Convert the text lines in the records below into a Markdown table with two columns, Row and Line, where each row holds a sequential number and one line. Skip blank lines and leave the pictures out.
··· MATERIALS PROVIDED ···
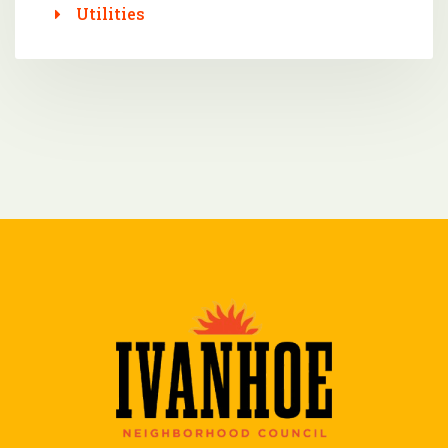
Utilities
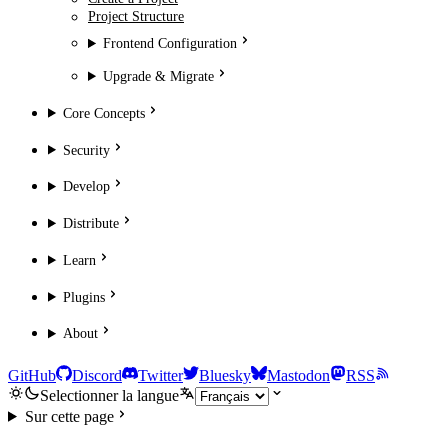
Project Structure
Frontend Configuration
Upgrade & Migrate
Core Concepts
Security
Develop
Distribute
Learn
Plugins
About
GitHub
Discord
Twitter
Bluesky
Mastodon
RSS
Selectionner la langue
Sur cette page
···
EXERCISE RESPONSE:
| Row | Line |
|---|---|
| 1 | Utilities |
| 2 | Project Structure |
| 3 | Frontend Configuration |
| 4 | Upgrade & Migrate |
| 5 | Core Concepts |
| 6 | Security |
| 7 | Develop |
| 8 | Distribute |
| 9 | Learn |
| 10 | Plugins |
| 11 | About |
| 12 | GitHub |
| 13 | Discord |
| 14 | Twitter |
| 15 | Bluesky |
| 16 | Mastodon |
| 17 | RSS |
| 18 | Selectionner la langue |
| 19 | Sur cette page |